What to work on →
Copy the records below word for word, leaving out the pictures.

Data records →
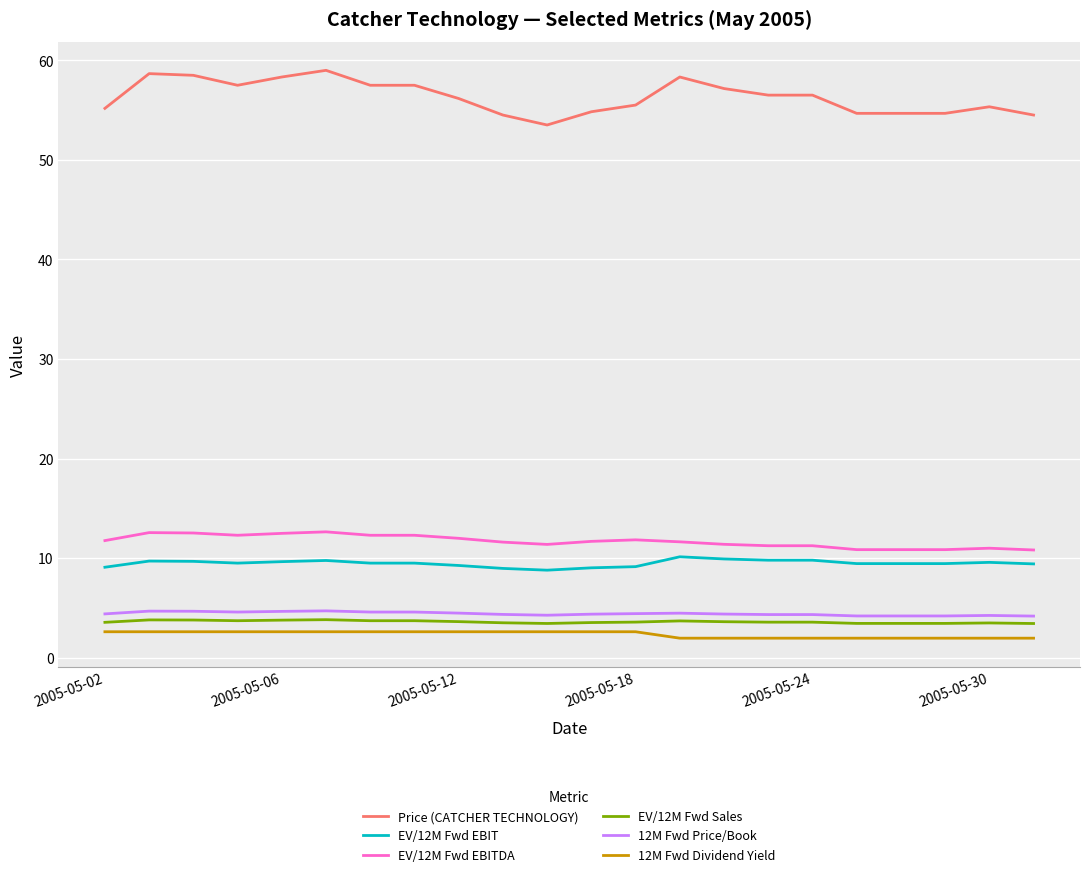

Does the chart have visible grid lines?

Yes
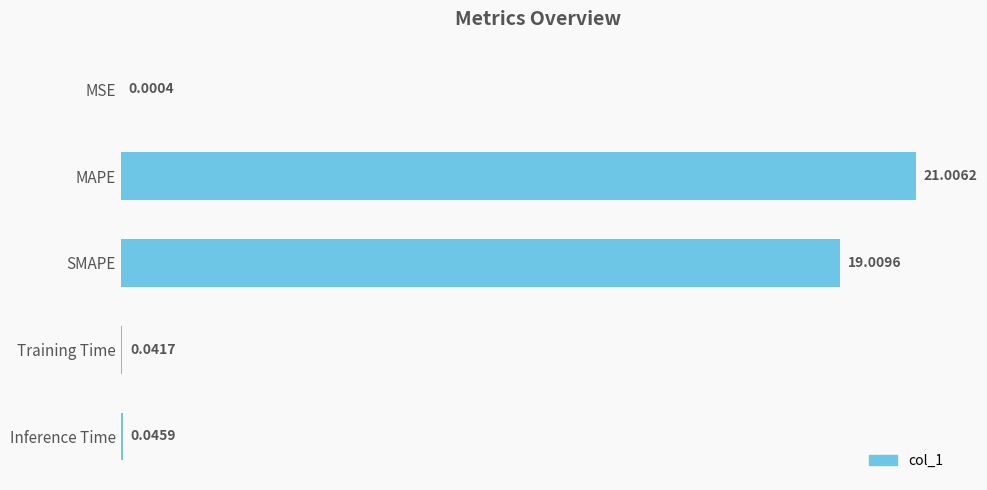

Which has a higher value, MSE or Inference Time?

Inference Time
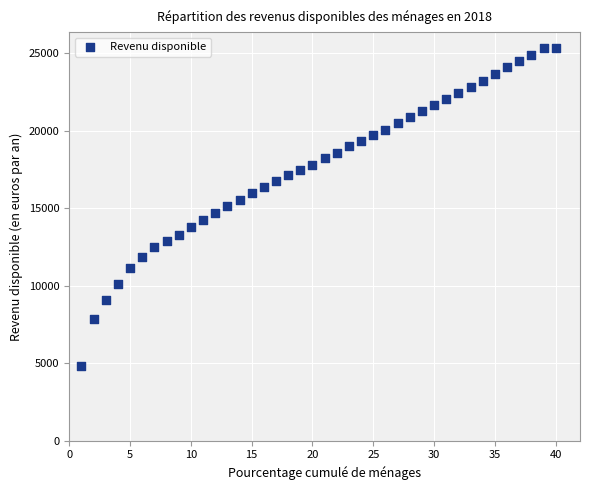

What is the range of Y values (max minus min)?

20540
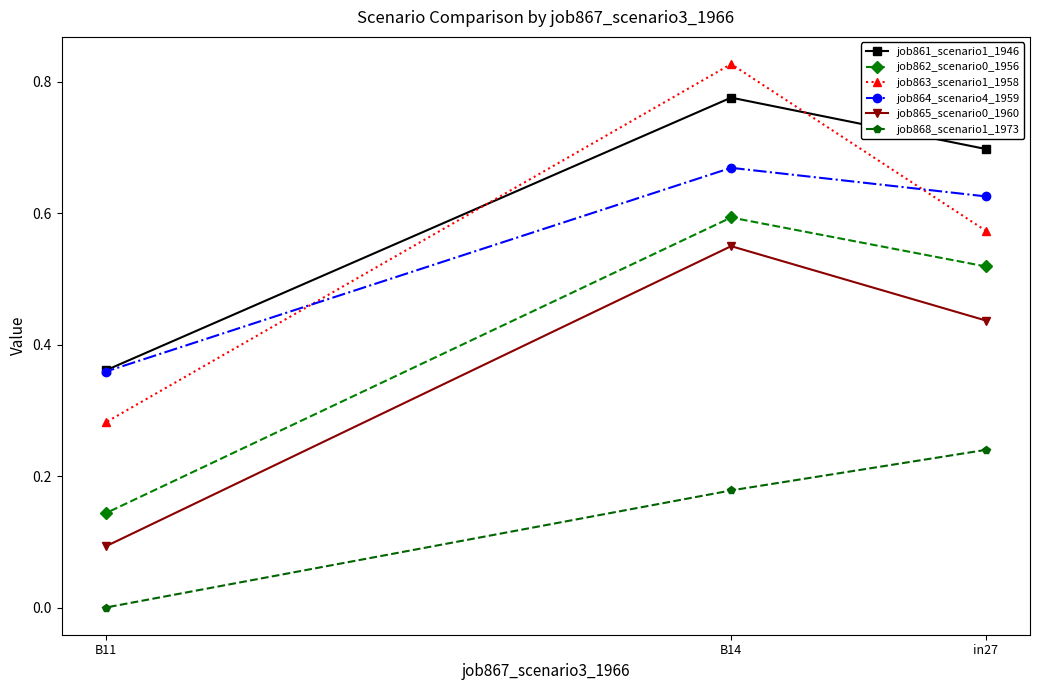

What is the label of the 3rd point from the right?

B11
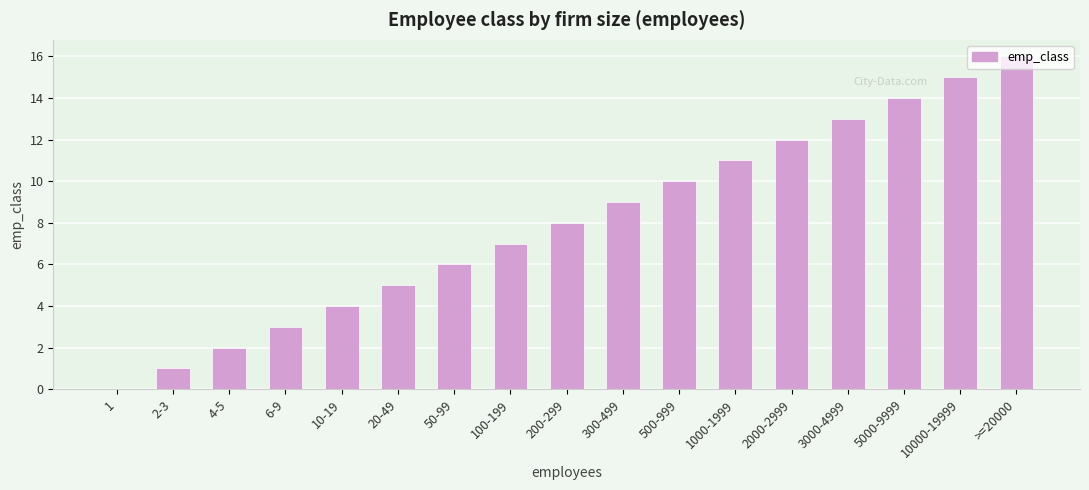

What is the difference between the values at 10000-19999 and 1000-1999?

4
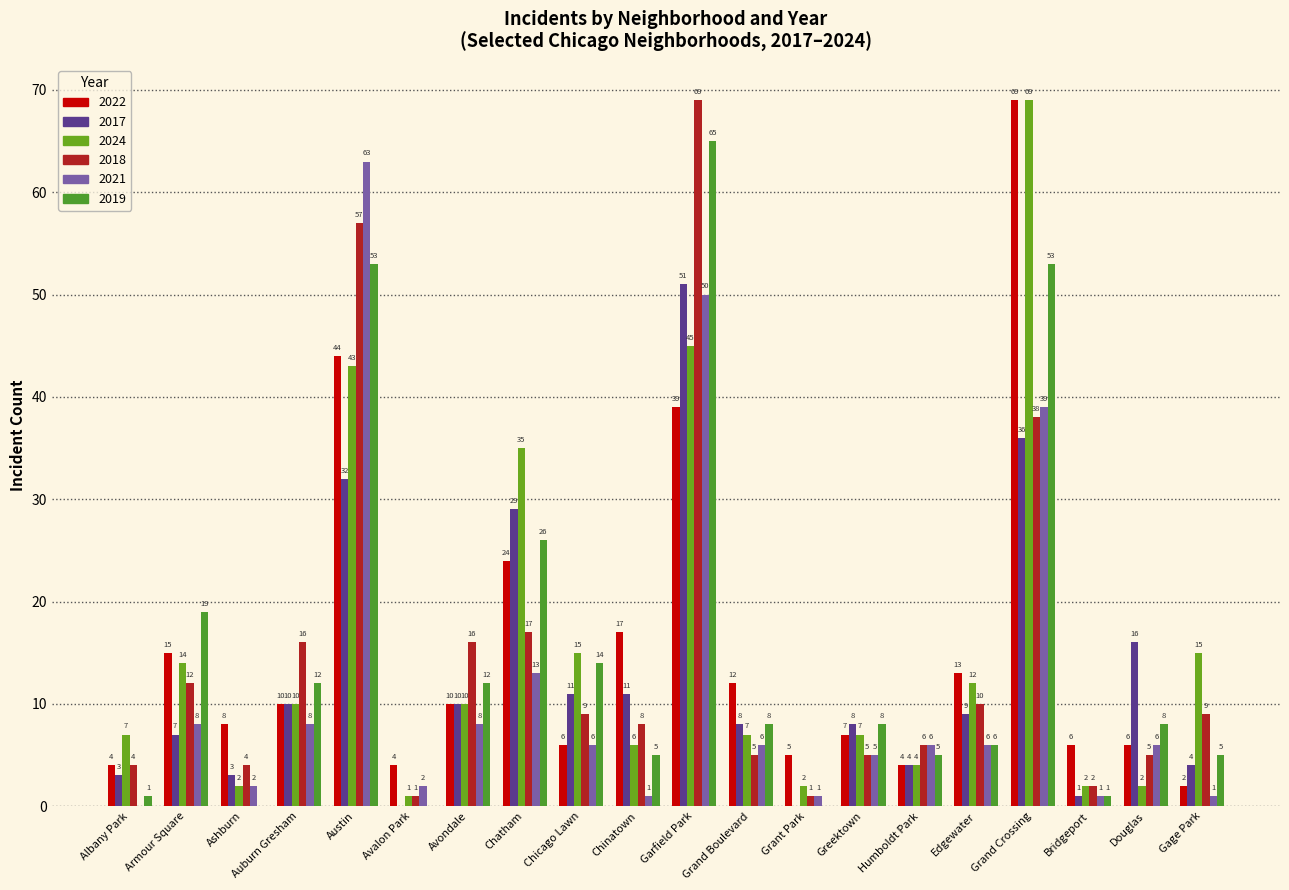

Is the value of 2018 at Grand Boulevard greater than the value of 2024 at Albany Park?

No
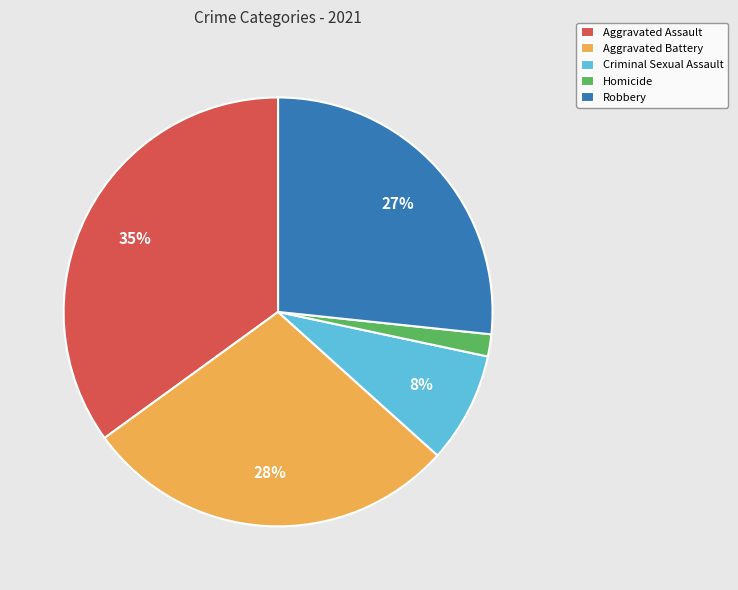

How many slices are in this pie chart?

5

Reply to the exercise →
Does the chart have visible grid lines?

Yes

Which has a higher value, MSE or Inference Time?

Inference Time

What is the range of Y values (max minus min)?

20540

What is the label of the 3rd point from the right?

B11

What is the difference between the values at 10000-19999 and 1000-1999?

4

Is the value of 2018 at Grand Boulevard greater than the value of 2024 at Albany Park?

No

How many slices are in this pie chart?

5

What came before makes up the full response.